Jokes about: Being gay, drugs, growing up, his personal relationship
For: Millennials who don’t mind spending an hour with their over-sharer friend
Not for: Close-minded traditionalists, or those who fear talking about sex
Price: $20 AUD ($15 USD)
If you DON’T plan on seeing him in the near future, check out this video of him on YouTube:
2. Mae Martin
Mae was my second-favorite performer. I made the mistake of watching too many of her precious performances on YouTube.
So I spoiled her show for myself.
She’s the kind of comedian that makes you think as you laugh — more laughing on the inside.
She knows it too.
At one point in the show, she said something along the lines of, “I think my comedy act is turning more into a Ted Talk.”
Well Mae, if you were to host a Ted Talk, I’d pay to see that too.
Jokes about: Labels, growing up in a very liberal family, life expectations
For: Those who prefer a range of jokes, from philosophical jokes to those about life’s wonderful and not-so-wonderful surprises
Not for: Close-minded traditionalists or those who shy away from imaginary nudity
Price: $28 AUD ($21 USD)
Again, if you DON’T plan on seeing Mae Martin in the near future, then watch this:
3. Wil Anderson
I had high hopes for Wil Anderson. He got five out of five stars, excellent reviews, and his show was basically advertised as the headliner of the whole festival.

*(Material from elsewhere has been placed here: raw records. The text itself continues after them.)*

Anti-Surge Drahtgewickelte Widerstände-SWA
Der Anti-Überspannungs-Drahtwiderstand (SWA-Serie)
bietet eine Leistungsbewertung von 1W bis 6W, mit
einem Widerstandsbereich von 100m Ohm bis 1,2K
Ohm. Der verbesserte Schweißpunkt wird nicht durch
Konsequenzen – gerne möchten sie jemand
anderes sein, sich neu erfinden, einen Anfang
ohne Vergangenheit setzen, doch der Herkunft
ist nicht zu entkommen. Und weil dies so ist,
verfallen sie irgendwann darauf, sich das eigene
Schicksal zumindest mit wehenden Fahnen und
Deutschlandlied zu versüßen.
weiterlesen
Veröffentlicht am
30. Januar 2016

He also had one of the most expensive shows.
Even so, he didn’t do much for me.
I zoned out during most of the show. A lot of that probably had to do with the fact that 90% of the show was about Australian politics and events.

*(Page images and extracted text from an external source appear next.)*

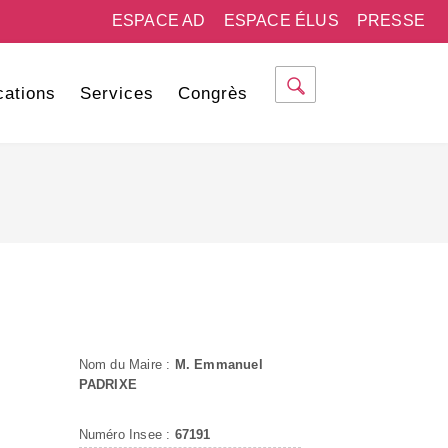
ESPACE AD
ESPACE ÉLUS
PRESSE
cations
Services
Congrès
Nom du Maire :
M. Emmanuel
PADRIXE
Numéro Insee :
67191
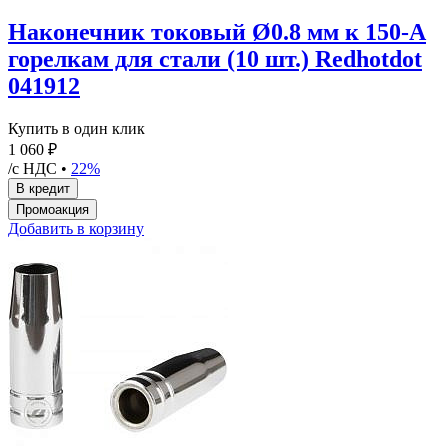
Наконечник токовый Ø0.8 мм к 150-А
горелкам для стали (10 шт.) Redhotdot
041912
Купить в один клик
1 060 ₽
/с НДС •
22%
Добавить в корзину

To his credit, he did say during the show that he was glad to be in front of an Australian audience because he had been touring the U.S. the past year and couldn’t really talk about the things he wanted to.
Wil also talked way to fast for me to really try to comprehend what he was saying. And when Aussie mates talk super fast, yuhcuntunerstanwhathufaucktheytryintasaymate.
Then again, I mentally put him him up against some really excellent comedians I’ve seen live before. (I love you, Aziz.)
Even thoughWil Anderson’s comedy show didn’t work out so well for me, the locals around me seemed to really enjoy it.
Jokes about: Australian politics and history, and mannerisms
For: Australians that can laugh at themselves
Not for: Out-of-towners
Price: $38 AUD
Here’s a sampling of his comedy, which I think was better than his actual performance. But hey, I do gotta hand it to him for switching his content up. None of his jokes I’d heard from researching him.
Looking for a few more things to do and suggestions for visiting Melbourne?
1. Stay at this AirBnB in downtown Melbourne.
It’s in walking distance to all of the venues, very clean, has a pretty good view of the city, and the host did a wonderful job communicating quickly and helping out when questions arose.
2. Go to the State Library of Victoria.
It’s really cool, and a great place to get your digital nomad on.
I took a free tour of the library because that’s how much of a nerd I am.
The internet isn’t the fastest, but it worked fine.
3. Go to the Queen Victoria Market!
It is a huuuuuuuge farmer’s market that has so many different things. Tons of fresh produce, clothes, delicious restaurants, coffee …
It’s a super cool place to get all your necessities and just hang out. Some parts are outside, other parts inside.
It’s busy. There’s usually someone playing an instrument on the street, and overall it just has good vibes.
Try some wine from the Re Wine booth.
Melbourne Comedy Festival was my first time attending a comedy festival, and I gotta say, I’m a fan for life. Have you been to one before? Who is your favorite comedian?